- Poster
- Directed by: Ashok Roy
- Written by: S. M. Abbas Dhruva Chatterjee Tarun Ghosh
- Produced by: N.N. Sippy
- Starring: Shashi Kapoor Mumtaz Asrani Danny Denzongpa
- Cinematography: K.H. Kapadia
- Edited by: Waman B. Bhosle Gurudutt Shirali
- Music by: Ravindra Jain
- Production companies: Chandivali Studio Filmalaya Studio Filmistan Studio K. Asif Studios
- Distributed by: N.N. Sippy Productions Ultra Distributors
- Release date: 18 March 1974;
- Country: India
- Language: Hindi
- Box office: ₹3 crore (Nett)

= Chor Machaye Shor =

Chor Machaye Shor is a 1974 Indian Hindi-language film directed by Ashok Roy and produced by N. N. Sippy. The film stars Shashi Kapoor, Mumtaz, Danny Denzongpa, Madan Puri, Asrani and Asit Sen in main roles. The music is by Ravindra Jain. Asrani earned a Filmfare nomination for best performance in a comic role, the only nomination for the film. The film became a "superhit" and earned the second spot at the box office in 1974. It was filmed at the Pratapgad fort in Maharashtra.

Producer (N. N. Sippy), cast (Shashi Kapoor, Danny Denzongpa, Asrani, Madan Puri) and music composer (Ravindra Jain) teamed up again for Fakira (1976), which also became a box office hit.

"Le Jayenge, Le Jayenge Dilwale Dulhaniya Le Jayenge" is a very popular song from the film which Dilwale Dulhania Le Jayenge (1995) later adopted it as its film title.
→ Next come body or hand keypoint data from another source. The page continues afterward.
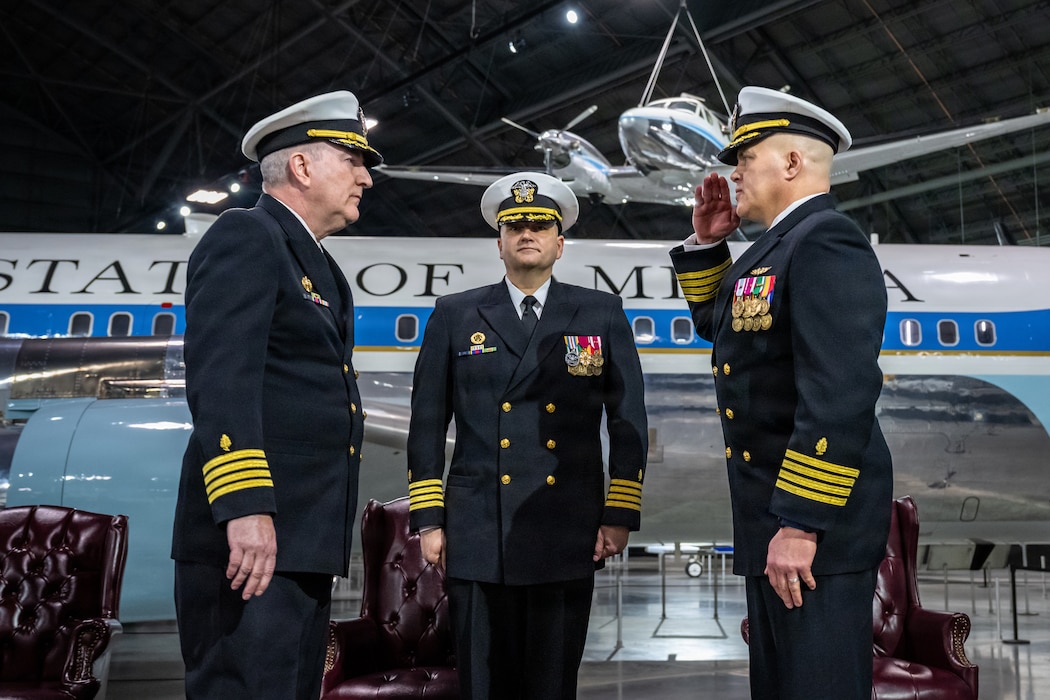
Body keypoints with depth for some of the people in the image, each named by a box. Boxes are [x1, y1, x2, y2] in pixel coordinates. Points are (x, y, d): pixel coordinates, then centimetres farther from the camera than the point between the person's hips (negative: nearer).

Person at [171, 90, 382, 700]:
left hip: (304, 540, 10)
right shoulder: (245, 237, -6)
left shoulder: (313, 260, 23)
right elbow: (220, 377, -18)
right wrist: (245, 508, -27)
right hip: (253, 536, -9)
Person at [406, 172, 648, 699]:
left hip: (569, 538, 0)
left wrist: (620, 516, 0)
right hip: (477, 536, 0)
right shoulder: (455, 315, 8)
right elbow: (427, 424, 7)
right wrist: (427, 519, 2)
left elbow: (628, 420, 6)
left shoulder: (601, 314, 8)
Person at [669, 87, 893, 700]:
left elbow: (840, 395, -26)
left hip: (816, 523, -10)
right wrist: (705, 242, 16)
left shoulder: (827, 243, -17)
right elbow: (715, 322, 29)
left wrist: (802, 524, -26)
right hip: (774, 516, 10)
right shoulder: (779, 246, 15)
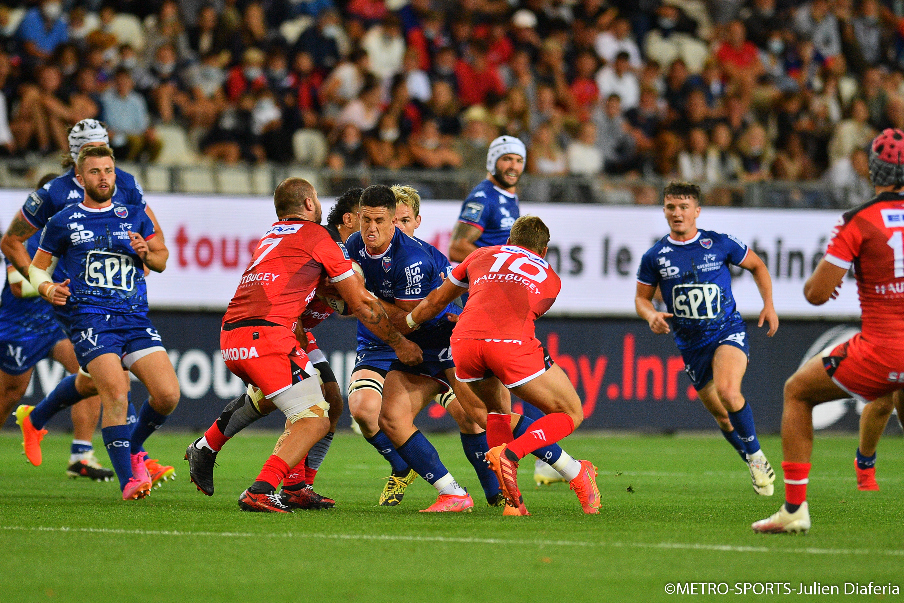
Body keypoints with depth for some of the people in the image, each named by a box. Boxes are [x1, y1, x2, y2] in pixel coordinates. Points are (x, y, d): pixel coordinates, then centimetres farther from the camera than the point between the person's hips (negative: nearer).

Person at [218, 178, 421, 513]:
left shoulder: (270, 237, 27)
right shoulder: (315, 235, 6)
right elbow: (360, 303, 8)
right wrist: (400, 343, 17)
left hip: (230, 339, 8)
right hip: (267, 334, -8)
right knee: (315, 420, -8)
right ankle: (261, 491, -25)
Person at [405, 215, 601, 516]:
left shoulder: (482, 256, 32)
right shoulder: (551, 279, 31)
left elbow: (435, 302, 39)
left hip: (463, 342, 3)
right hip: (512, 344, -3)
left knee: (498, 407, 30)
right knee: (570, 414, 12)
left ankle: (512, 500, 14)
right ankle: (510, 453, -15)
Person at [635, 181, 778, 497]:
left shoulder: (720, 244, -4)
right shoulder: (655, 257, 0)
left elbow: (756, 266, 12)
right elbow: (642, 296, 11)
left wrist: (768, 303, 1)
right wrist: (651, 315, -11)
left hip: (728, 331, -3)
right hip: (691, 343, 3)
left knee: (727, 391, -30)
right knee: (722, 417, 7)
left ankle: (756, 454, -10)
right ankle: (756, 468, 29)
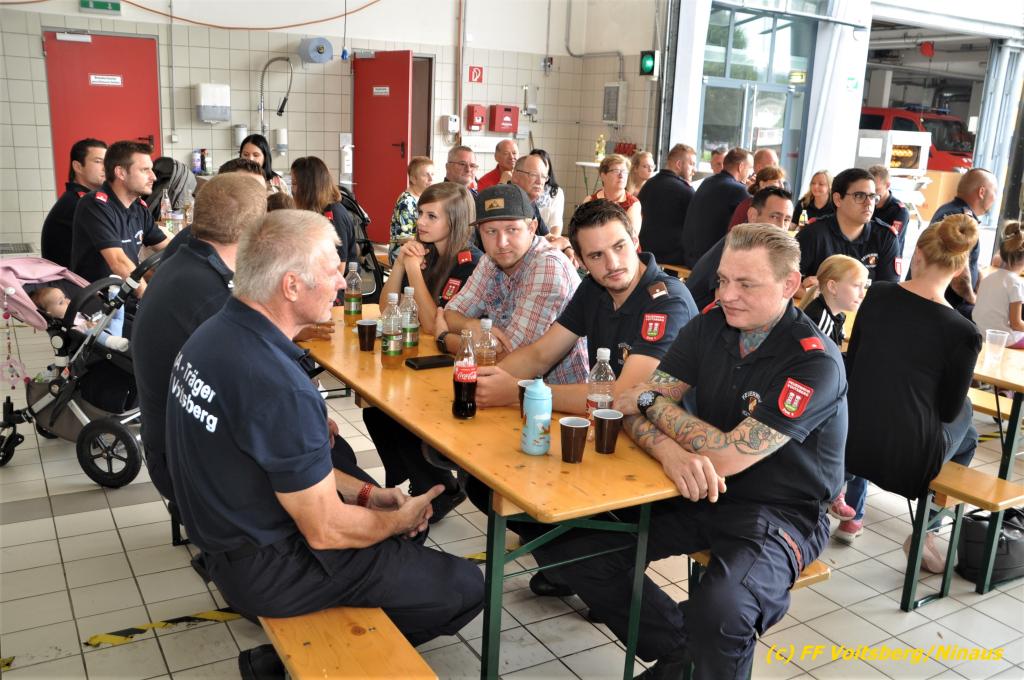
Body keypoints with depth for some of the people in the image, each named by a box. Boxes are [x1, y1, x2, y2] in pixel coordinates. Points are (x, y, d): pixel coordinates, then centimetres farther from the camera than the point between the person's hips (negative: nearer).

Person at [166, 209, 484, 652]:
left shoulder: (215, 333, -3)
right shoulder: (278, 385, -32)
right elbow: (327, 531, -24)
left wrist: (363, 492, 6)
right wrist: (400, 520, -5)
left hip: (228, 532, 9)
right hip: (268, 570, -9)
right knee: (465, 586, -2)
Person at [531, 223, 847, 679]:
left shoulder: (814, 362, -19)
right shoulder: (710, 325, -1)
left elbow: (728, 457, -25)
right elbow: (637, 412, -5)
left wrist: (652, 400, -12)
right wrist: (672, 453, -28)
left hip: (780, 509, -6)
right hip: (700, 490, 6)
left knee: (719, 610, -37)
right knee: (566, 548, -8)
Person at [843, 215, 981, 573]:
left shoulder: (877, 295, -6)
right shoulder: (963, 333, -16)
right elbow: (948, 411, -5)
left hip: (852, 443, 3)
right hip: (908, 461, -3)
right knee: (966, 435, 30)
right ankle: (924, 532, 28)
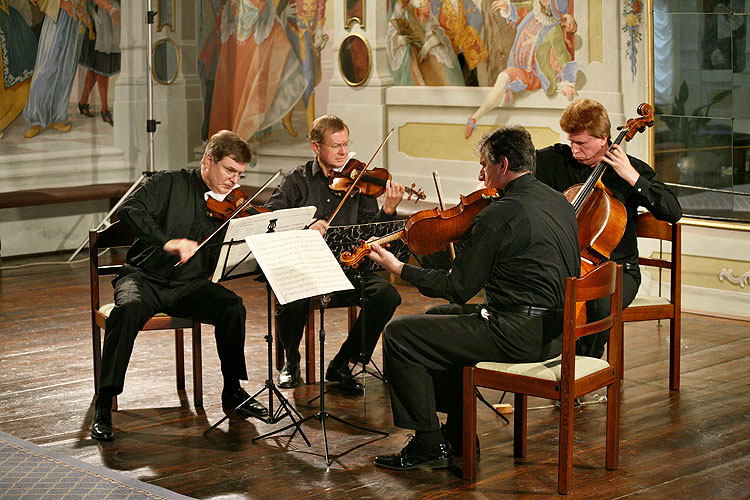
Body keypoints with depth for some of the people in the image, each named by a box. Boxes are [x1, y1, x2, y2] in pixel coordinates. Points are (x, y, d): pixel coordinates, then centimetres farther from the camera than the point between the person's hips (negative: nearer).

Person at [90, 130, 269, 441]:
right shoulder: (172, 183, -3)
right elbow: (129, 211, -18)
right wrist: (167, 242, -32)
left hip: (189, 286, 3)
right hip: (144, 276, -3)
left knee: (232, 305, -26)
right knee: (130, 307, -36)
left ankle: (233, 392, -7)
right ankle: (104, 405, -28)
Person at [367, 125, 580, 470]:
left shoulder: (498, 215, -17)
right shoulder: (559, 202, 9)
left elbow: (458, 289, -14)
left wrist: (398, 268, -4)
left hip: (518, 334, -10)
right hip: (554, 329, 10)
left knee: (399, 334, -3)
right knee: (438, 316, 28)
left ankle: (429, 444, 2)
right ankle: (457, 432, 28)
The film was remade in Telugu as Bhale Dongalu (1976).

==Plot==

Vijay Sharma (Shashi Kapoor), an engineer, is in love with a rich girl Rekha (Mumtaz). Rekha's father disapproves because Vijay is not wealthy and arranges her to marry the son of an evil politician (Madan Puri). Rekha's father and the politician frame Vijay for a crime that he didn't commit, and he goes to jail. There, Vijay becomes friends with three other prisoners and all four escape from the jail.

Vijay reconnects with Rekha and they all go to save a small village Shantinagar, being terrorized by the evil politicians and bandits. The evil politician is arrested. Vijay and his prisoner friends go back to jail. Rekha's father feels remorse and accepts Vijay as his future son-in-law. The film ends on an optimistic note hinting that prison sentences of all four will be shortened.

==Cast==
- Shashi Kapoor as Vijay Sharma
- Mumtaz as Rekha
- Madan Puri as Seth Jamunadas
- Danny Denzongpa as Raju Ustad
- Asrani as Bhalua
- Meena T as Chandramukhi
- Tarun Ghosh as Kalua
- Kamal Kapoor as Jagdish, Rekha,s father
- Asit Sen as Thanedar
- Chaman Puri as Mukhiya
- Sajjan as Amritlal
- Moolchand
- Sajjan
- Ram Mohan
- Uma Dutt
- Chandrima Bhaduri
- Shyam Kumar
- Master Chintu
- Hangama

==Soundtrack==
The song of this movie was composed by the late Ravindra Jain. This was his third movie as music director. The lyrics of "Le Jayenge, Le Jayenge Dilwale Dulhaniya Le Jayenge" and "Ek Dal Par Tota Bole, Ek Dal Par Maina" were written by Inderjeet Singh Tulsi. The remaining were written by Ravindra Jain. 'Ek Dal Par Tota Bole' was shot in Mahabaleshwar and the 'elephant head point' is seen in the background.

| No. | Title | Singer(s) | Length |
|---|---|---|---|
| 1. | "Le Jayenge, Le Jayenge Dilwale Dulhaniya Le Jayenge" | Kishore Kumar, Asha Bhosle |  |
| 2. | "Ghunghroo Ki Tarah" | Kishore Kumar |  |
| 3. | "Agre Se Ghaghro Manga De" | Asha Bhosle |  |
| 4. | "Ek Dal Par Tota Bole, Ek Dal Par Maina" | Lata Mangeshkar, Mohammad Rafi |  |
| 5. | "Paon Mein Dori, Dori Mein Ghunghroo" | Mohammad Rafi, Asha Bhosle |  |

== Legacy ==
The title of the 1995 blockbuster film Dilwale Dulhaniya Le Jayenge, was inspired by the song "Le Jayenge, Le Jayenge Dilwale Dulhania Le Jayenge" from this film.